Un séminaire national de sensibilisation sur l’implication des leaders religieux dans la lutte contre le blanchiment de capitaux et le financement du terrorisme (LBC/FT) s’est ouvert mardi 15 septembre 2026 à Porto-Novo.
Initié par le Groupe intergouvernemental d’action contre le blanchiment d’argent en Afrique de l’Ouest (GIABA), avec l’appui du gouvernement béninois, l’atelier vise à renforcer la sensibilisation au sein des communautés, à promouvoir le dialogue interreligieux et à prévenir les discours de haine et la radicalisation.
Pendant deux jours, les leaders religieux et responsables d’organisations confessionnelles échangent sur les risques liés au blanchiment de capitaux et au financement du terrorisme. La rencontre doit également permettre de renforcer la collaboration entre les organisations religieuses et les institutions publiques.
À l’ouverture des travaux, le ministre délégué chargé de l’Intérieur et de la Sécurité publique, Djibril Mama Cissé, a appelé à une coopération accrue entre les institutions publiques et les organisations confessionnelles. Il a plaidé pour un partenariat fondé sur la confiance, le dialogue et le partage d’informations.
Le président de la Cellule nationale de traitement des informations financières (CENTIF), Abdou Rafiou Bello, a pour sa part rappelé que “les groupes terroristes ont besoin de ressources financières pour recruter, se déplacer et s’équiper.
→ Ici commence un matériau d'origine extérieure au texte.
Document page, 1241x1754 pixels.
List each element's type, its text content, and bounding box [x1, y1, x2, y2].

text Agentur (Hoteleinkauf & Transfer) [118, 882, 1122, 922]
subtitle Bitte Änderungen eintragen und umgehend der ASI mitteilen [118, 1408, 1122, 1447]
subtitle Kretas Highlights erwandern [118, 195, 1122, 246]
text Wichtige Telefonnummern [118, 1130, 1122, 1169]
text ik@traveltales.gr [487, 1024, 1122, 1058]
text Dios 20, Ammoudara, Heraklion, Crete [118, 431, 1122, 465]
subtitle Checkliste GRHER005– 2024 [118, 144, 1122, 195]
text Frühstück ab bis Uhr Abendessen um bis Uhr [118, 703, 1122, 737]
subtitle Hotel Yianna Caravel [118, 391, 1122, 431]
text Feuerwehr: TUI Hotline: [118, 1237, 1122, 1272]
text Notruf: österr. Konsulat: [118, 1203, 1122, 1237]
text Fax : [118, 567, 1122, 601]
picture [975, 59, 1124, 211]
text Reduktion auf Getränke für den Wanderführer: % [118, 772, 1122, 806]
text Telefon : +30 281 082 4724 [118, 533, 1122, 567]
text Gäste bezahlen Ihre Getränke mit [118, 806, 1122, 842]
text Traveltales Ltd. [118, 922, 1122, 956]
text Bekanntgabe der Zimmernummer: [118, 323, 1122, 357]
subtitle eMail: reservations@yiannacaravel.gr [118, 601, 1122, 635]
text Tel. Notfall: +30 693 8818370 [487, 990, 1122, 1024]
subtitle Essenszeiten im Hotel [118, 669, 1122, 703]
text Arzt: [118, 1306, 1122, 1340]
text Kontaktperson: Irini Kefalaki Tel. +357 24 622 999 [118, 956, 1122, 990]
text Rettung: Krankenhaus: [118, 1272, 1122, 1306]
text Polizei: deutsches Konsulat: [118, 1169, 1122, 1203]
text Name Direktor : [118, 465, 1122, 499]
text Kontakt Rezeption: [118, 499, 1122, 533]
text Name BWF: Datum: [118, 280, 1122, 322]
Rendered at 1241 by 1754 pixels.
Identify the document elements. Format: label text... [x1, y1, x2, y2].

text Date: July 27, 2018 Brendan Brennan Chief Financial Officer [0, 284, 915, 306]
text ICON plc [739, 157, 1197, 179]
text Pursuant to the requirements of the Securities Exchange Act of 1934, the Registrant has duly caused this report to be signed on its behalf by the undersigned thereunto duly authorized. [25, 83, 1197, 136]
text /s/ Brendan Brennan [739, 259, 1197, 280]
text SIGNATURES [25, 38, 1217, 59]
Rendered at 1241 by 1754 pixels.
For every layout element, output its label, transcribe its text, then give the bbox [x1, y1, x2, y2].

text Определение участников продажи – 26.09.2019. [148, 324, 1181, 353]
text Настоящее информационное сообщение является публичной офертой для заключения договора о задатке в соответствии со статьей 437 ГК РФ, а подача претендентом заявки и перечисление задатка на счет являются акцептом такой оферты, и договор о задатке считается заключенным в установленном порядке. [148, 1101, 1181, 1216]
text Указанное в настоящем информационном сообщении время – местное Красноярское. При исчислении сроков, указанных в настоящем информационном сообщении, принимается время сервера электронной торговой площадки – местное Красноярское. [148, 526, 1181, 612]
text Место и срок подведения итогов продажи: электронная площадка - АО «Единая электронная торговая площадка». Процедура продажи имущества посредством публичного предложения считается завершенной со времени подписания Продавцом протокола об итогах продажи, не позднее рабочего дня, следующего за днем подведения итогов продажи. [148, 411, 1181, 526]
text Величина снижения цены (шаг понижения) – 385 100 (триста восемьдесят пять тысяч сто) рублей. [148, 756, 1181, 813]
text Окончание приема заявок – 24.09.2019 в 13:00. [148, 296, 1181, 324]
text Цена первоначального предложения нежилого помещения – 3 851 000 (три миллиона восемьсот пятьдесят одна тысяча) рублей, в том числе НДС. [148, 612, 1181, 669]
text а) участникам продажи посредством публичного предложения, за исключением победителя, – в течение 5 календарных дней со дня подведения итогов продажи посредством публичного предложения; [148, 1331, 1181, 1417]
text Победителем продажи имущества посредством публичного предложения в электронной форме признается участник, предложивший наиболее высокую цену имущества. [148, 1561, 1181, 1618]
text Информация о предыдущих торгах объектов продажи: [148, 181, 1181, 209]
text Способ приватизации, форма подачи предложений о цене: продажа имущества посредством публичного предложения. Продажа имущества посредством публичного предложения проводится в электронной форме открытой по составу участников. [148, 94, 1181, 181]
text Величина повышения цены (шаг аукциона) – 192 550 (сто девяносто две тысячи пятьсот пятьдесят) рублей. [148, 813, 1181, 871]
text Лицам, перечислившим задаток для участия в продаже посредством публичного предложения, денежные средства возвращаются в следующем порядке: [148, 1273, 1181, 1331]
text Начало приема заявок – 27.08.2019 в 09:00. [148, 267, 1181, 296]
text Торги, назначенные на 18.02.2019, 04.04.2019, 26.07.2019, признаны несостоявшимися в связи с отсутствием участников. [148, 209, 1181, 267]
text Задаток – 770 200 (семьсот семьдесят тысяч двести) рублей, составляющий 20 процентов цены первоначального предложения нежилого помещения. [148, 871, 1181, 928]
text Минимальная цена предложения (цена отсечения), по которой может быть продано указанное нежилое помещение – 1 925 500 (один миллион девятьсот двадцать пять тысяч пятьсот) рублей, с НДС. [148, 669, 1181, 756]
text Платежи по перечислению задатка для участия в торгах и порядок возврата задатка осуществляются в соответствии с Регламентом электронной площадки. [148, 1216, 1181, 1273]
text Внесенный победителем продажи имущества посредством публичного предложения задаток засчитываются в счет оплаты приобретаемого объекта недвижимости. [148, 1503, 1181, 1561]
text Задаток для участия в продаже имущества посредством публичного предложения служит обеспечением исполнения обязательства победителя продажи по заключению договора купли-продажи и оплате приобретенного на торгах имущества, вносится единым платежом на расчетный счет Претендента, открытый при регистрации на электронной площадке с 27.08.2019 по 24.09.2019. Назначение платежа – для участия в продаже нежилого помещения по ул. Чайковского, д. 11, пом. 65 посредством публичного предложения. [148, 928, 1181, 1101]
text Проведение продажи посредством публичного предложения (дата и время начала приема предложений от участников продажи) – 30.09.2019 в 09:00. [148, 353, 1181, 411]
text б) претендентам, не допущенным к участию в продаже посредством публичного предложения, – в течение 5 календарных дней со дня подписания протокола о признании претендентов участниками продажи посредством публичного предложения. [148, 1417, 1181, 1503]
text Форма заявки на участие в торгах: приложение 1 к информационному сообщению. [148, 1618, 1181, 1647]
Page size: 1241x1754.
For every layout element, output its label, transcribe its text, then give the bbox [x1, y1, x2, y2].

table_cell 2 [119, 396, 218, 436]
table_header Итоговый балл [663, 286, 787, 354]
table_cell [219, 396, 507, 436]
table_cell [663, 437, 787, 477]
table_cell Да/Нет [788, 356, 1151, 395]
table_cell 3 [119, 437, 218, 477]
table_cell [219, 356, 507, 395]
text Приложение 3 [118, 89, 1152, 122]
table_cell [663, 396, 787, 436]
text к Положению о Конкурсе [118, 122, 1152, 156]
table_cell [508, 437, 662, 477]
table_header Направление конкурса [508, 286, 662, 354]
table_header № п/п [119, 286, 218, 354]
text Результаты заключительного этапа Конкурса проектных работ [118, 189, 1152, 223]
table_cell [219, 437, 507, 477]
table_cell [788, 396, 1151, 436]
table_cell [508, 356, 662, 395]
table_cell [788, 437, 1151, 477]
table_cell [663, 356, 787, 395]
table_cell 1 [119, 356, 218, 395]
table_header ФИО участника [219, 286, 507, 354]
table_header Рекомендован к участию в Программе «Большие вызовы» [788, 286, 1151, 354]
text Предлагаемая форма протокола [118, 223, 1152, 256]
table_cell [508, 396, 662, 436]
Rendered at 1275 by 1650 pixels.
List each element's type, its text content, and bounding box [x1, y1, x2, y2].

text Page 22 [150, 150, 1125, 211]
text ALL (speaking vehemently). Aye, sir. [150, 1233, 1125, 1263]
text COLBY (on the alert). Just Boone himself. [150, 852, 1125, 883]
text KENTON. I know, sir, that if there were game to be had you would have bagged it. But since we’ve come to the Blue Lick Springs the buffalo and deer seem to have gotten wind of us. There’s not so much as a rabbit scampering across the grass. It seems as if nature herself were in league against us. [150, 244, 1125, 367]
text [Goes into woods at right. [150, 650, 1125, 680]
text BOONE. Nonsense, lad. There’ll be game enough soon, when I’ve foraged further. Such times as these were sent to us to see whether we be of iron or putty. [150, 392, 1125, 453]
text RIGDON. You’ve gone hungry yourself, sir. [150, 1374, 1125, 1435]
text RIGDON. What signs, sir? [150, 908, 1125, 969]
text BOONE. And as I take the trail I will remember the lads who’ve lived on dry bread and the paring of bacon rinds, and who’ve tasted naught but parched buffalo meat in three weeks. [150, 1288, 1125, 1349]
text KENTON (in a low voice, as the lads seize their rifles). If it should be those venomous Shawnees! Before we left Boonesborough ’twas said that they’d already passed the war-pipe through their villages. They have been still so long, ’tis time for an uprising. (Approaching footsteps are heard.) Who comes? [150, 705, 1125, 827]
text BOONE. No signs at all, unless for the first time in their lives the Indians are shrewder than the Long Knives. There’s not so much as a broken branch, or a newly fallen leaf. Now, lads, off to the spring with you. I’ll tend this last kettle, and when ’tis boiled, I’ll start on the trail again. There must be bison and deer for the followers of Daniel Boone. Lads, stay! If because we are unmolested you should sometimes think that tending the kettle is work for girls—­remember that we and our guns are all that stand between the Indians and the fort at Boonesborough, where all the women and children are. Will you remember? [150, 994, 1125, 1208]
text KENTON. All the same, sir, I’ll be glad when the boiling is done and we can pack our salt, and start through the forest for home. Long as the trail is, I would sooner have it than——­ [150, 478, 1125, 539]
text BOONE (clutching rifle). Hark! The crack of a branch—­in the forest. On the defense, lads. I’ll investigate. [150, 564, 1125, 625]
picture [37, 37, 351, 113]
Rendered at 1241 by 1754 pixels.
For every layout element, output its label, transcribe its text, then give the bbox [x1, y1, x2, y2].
Tarir ces sources de financement revient à affaiblir directement leurs capacités de nuisance”. Il a indiqué qu’en 2025, la CENTIF avait enregistré une hausse des déclarations de soupçon et produit plus de 150 notes de renseignement financier.
Le séminaire intervient à un moment où le Bénin fait face à des attaques terroristes. Depuis décembre 2021, le pays enregistre des incursions terroristes dans le nord de son territoire. Dans ce contexte, les autorités militaires insistent sur la nécessité de renforcer les collaborations.